- Marco Antônio La Porta, presidente do Comitê Olímpico do Brasil, participou do 10º Prêmio Sou do Esporte e destacou o desempenho do COB no primeiro ano de gestão.
- Em entrevista ao Lance!, ele comentou o sabático da ginasta Rebeca Andrade, dizendo que a decisão é da atleta e que torce pela retomada.
- O dirigente afirmou que o ciclo olímpico começou bem, com mais de vinte medalhas, cinco campeões mundiais e vários pódios, incluindo destaque para Rayssa Leal.
- Também mencionou avanços em esportes como boxe e taekwondo, enxergando o ano como acima do esperado.
- Sobre a derrota para sediar os Jogos Pan-Americanos de 2031, em Assunção, La Porta destacou questões políticas e a recuperação de relações internacionais do COB.
O presidente do Comitê Olímpico do Brasil (COB), Marco Antônio La Porta, avaliou o ano de transição à frente da entidade durante o 10º Prêmio Sou do Esporte, no Copacabana Palace. Em entrevista ao Lance!, ele elogiou o desempenho do Brasil no início do ciclo olímpico, destacando resultados expressivos mesmo com pausas de alguns atletas.

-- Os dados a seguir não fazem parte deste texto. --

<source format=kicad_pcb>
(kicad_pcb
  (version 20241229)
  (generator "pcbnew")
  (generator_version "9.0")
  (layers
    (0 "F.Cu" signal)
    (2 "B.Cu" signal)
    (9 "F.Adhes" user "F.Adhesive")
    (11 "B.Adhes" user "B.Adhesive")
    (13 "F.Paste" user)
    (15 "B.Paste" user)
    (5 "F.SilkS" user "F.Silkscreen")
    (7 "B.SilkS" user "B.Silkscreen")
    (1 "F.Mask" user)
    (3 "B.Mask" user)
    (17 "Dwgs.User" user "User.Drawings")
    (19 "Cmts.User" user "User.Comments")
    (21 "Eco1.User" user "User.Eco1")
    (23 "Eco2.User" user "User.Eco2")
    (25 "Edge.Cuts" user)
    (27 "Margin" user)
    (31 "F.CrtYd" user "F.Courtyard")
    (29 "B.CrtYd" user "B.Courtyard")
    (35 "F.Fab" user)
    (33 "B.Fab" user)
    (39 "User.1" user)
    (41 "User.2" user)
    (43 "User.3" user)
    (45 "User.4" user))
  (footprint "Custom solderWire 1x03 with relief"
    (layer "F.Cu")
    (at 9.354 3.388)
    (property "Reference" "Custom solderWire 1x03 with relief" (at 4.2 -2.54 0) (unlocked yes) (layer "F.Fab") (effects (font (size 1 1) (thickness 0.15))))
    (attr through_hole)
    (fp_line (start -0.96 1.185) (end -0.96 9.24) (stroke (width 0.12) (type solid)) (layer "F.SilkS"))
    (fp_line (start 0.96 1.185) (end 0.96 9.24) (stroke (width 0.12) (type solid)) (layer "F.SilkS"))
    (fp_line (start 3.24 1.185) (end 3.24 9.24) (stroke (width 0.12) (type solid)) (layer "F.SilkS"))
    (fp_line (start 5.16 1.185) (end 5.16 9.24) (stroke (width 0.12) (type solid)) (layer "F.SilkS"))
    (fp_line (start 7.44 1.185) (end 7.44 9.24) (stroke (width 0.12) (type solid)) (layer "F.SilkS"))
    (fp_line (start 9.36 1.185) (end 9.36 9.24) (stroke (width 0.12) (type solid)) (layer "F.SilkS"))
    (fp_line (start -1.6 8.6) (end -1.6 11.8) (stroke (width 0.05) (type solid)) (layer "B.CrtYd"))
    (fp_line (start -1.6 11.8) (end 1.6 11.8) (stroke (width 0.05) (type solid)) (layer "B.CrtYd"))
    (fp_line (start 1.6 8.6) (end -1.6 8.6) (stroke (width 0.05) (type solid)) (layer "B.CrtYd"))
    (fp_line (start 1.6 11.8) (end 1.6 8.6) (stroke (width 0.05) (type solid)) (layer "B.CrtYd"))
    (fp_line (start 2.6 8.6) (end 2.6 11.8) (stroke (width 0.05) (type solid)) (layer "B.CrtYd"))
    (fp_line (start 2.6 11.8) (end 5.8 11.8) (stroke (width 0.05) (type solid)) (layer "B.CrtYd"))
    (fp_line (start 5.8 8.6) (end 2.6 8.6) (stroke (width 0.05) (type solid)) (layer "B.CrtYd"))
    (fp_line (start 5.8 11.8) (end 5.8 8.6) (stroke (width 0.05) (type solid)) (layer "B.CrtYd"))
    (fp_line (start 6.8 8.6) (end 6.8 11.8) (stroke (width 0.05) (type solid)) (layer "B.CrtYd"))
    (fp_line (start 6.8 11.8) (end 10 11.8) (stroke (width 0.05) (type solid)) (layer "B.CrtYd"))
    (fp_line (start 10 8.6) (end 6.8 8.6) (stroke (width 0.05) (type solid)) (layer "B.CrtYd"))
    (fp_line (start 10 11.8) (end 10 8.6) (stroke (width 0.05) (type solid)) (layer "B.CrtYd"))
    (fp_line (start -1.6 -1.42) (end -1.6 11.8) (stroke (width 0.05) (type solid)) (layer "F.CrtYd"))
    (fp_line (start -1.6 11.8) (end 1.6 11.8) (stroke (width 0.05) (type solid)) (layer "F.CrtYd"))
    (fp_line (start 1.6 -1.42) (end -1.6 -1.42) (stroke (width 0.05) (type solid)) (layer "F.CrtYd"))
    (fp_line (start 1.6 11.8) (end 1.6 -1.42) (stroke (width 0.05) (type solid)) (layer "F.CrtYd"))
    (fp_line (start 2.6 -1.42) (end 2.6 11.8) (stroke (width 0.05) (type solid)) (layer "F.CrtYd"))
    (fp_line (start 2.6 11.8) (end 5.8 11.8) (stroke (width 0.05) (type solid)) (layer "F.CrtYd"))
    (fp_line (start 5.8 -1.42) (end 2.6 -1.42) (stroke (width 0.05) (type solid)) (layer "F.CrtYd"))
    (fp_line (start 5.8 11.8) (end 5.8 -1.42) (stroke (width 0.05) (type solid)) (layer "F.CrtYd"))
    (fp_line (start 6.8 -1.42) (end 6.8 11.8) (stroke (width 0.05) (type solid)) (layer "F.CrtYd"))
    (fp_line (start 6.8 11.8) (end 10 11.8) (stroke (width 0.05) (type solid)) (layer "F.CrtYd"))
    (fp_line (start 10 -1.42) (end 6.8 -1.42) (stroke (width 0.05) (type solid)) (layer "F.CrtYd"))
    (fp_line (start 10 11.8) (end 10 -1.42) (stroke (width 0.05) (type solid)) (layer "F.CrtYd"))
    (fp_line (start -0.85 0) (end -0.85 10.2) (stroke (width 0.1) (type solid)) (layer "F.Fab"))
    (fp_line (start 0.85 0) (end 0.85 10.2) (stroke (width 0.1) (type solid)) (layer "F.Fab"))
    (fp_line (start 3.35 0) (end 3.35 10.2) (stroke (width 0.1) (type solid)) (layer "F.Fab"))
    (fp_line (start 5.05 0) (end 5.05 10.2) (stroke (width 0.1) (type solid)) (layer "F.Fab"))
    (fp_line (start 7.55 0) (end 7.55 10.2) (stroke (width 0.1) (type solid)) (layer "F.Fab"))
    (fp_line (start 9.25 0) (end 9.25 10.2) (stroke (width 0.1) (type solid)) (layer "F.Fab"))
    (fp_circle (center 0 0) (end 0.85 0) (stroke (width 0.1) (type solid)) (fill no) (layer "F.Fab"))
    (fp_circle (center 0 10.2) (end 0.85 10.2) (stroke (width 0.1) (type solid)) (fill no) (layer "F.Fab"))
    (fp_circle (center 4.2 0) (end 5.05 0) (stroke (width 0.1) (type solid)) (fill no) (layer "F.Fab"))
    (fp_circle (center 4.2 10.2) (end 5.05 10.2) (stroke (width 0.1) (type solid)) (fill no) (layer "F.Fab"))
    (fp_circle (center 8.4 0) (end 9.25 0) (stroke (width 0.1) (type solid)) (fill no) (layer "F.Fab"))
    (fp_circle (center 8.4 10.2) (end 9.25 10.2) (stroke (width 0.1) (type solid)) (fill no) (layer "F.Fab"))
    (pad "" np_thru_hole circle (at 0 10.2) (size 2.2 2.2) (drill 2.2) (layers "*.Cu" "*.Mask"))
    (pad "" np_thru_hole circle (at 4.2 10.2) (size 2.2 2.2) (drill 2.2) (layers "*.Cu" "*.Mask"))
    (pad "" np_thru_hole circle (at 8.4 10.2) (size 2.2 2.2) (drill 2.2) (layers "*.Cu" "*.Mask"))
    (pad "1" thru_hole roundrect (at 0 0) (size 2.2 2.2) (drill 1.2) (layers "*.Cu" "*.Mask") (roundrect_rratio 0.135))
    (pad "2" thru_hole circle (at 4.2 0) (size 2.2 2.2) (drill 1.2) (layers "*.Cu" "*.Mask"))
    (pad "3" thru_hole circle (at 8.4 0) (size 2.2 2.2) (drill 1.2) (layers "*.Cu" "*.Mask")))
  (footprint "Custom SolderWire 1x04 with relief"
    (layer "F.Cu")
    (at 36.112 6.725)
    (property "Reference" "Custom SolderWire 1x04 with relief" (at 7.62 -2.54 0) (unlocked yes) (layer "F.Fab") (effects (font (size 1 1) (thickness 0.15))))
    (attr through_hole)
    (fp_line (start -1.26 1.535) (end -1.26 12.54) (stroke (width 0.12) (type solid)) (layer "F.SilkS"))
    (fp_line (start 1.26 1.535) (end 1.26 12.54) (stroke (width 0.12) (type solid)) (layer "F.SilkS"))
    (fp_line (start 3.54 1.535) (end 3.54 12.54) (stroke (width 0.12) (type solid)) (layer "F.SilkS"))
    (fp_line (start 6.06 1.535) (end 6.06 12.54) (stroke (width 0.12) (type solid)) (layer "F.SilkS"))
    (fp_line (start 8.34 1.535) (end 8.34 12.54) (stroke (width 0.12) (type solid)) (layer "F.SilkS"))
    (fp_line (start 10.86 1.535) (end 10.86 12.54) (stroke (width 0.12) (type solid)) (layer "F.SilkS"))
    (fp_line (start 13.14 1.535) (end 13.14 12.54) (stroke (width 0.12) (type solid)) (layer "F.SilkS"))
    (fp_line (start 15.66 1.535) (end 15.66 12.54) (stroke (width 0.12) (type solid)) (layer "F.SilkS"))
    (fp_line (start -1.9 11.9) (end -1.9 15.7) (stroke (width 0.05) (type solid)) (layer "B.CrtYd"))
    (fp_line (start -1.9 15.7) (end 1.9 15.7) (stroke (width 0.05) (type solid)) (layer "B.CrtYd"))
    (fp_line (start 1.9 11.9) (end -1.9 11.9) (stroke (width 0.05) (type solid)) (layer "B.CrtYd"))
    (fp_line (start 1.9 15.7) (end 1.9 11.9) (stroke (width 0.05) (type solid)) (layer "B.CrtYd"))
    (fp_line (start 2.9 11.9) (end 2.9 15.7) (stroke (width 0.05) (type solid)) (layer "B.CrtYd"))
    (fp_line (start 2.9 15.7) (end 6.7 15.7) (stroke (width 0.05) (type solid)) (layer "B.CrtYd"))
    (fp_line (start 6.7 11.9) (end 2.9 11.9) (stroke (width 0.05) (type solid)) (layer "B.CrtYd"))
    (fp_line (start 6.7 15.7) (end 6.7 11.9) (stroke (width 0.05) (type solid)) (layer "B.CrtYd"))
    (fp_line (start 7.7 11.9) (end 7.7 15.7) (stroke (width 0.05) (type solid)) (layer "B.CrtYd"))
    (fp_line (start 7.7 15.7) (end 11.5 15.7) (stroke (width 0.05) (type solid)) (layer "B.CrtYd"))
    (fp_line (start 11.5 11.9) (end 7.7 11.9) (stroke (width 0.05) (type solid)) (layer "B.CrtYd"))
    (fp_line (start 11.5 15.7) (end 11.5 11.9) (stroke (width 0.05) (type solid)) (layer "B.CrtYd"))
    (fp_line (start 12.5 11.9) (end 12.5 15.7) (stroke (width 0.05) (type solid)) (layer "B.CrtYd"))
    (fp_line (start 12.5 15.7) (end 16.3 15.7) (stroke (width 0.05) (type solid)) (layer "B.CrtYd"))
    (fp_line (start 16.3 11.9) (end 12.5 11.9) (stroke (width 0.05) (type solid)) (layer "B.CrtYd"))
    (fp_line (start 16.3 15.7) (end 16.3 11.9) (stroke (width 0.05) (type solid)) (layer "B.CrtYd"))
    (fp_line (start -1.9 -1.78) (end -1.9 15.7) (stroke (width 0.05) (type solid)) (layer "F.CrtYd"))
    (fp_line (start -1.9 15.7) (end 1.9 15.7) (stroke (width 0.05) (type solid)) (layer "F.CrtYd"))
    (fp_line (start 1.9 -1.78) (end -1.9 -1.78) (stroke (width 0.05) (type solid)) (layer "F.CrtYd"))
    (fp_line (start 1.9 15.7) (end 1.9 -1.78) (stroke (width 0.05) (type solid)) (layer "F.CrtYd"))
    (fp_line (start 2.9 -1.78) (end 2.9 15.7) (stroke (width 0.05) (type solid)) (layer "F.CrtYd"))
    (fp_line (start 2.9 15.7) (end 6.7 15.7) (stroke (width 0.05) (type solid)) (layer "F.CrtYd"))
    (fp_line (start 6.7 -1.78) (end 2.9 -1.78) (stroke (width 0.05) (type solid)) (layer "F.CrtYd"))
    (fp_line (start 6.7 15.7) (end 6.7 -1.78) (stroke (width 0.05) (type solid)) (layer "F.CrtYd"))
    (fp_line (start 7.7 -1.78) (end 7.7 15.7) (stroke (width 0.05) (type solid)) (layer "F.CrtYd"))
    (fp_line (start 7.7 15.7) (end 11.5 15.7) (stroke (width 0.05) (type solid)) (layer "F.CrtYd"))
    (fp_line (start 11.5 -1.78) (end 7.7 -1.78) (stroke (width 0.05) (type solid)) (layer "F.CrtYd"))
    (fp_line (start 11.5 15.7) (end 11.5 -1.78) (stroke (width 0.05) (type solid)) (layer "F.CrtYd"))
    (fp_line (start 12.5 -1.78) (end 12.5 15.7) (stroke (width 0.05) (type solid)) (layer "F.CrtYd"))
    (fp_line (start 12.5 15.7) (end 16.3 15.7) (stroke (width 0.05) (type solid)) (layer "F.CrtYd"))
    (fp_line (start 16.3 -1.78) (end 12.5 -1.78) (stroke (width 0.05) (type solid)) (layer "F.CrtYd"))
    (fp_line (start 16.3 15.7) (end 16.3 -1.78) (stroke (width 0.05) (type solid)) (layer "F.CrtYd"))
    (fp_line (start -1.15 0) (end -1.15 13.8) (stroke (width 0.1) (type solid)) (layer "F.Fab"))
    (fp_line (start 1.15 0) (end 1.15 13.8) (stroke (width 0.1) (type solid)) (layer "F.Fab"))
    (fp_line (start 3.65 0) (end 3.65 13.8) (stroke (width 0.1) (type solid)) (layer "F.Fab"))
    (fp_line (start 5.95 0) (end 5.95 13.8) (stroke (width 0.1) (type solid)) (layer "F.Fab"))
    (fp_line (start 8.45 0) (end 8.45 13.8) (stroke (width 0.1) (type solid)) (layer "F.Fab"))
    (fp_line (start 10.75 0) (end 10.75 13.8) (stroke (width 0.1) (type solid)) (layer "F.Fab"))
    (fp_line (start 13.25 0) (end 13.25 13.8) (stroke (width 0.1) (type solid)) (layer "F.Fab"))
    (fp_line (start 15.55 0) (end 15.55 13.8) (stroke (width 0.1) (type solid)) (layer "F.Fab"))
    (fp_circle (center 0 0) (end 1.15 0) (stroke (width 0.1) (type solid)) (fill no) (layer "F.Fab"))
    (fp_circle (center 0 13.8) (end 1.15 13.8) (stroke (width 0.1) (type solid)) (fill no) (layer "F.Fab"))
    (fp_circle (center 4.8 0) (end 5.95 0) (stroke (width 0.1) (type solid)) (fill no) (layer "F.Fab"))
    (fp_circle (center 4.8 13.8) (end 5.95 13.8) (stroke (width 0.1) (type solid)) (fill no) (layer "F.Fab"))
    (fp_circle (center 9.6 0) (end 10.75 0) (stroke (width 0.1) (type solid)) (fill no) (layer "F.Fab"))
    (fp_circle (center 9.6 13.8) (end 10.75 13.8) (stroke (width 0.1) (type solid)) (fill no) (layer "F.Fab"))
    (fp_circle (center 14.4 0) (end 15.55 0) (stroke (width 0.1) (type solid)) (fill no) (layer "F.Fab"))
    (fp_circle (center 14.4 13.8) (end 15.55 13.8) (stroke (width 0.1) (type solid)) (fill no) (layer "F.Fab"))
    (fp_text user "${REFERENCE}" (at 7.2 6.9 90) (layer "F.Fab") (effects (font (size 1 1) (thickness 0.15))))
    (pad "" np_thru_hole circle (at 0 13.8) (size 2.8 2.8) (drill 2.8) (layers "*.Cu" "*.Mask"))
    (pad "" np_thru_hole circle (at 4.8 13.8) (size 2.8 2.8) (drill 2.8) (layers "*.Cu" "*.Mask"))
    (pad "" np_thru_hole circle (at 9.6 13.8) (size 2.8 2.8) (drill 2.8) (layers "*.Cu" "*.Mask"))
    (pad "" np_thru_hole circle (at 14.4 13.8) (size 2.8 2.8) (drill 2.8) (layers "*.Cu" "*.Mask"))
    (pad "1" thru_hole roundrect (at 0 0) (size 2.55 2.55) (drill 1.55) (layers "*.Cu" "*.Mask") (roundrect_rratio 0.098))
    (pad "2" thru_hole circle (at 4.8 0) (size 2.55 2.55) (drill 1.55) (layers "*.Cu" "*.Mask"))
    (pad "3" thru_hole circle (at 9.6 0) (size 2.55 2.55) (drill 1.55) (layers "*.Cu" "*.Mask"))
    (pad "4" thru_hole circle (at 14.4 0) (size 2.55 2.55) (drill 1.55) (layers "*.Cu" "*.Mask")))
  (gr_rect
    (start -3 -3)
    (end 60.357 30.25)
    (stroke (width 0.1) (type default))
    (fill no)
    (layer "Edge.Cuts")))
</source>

La Porta reafirmou a confiança na ginasta Rebeca Andrade, que está em sabático. Disse que a decisão é da atleta e que a torcida pela volta é grande, ressaltando que ela continua como a maior medalhista brasileira e que a prioridade é a felicidade da atleta. O dirigente também mencionou a continuidade dos trabalhos da diretoria.
O dirigente Creditou ao COB mais de 20 medalhas no ano, sem contar a ausência de Rebeca e o período sabático de Isaquias Queiroz. Afirmou que a performance de Rayssa Leal, com destaque no skate, e o rendimento de outras modalidades reforçaram a impressão de que o ciclo está acima do esperado.
Desdobramentos e bastidores do COB
Ao falar de planejamento e recursos, La Porta mencionou avanços na estrutura e enfatizou a estratégia de ampliar parcerias para sustentar a evolução do esporte brasileiro. O tom foi de otimismo quanto ao restante do ciclo, com foco em manter a intensidade da gestão para alcançar resultados cada vez melhores.
Pan-Americano de 2031 e relações internacionais
O presidente comentou a derrota do Brasil para sediar o Pan-Americano de 2031, disputado contra Assunção, no Paraguai. A votação foi apertada e o Paraguai tinha forte apoio político. Ele destacou que o COB sai fortalecido da competição, com retomada de relações internacionais e maior presença na América. A campanha envolveu diversas federações e comitês.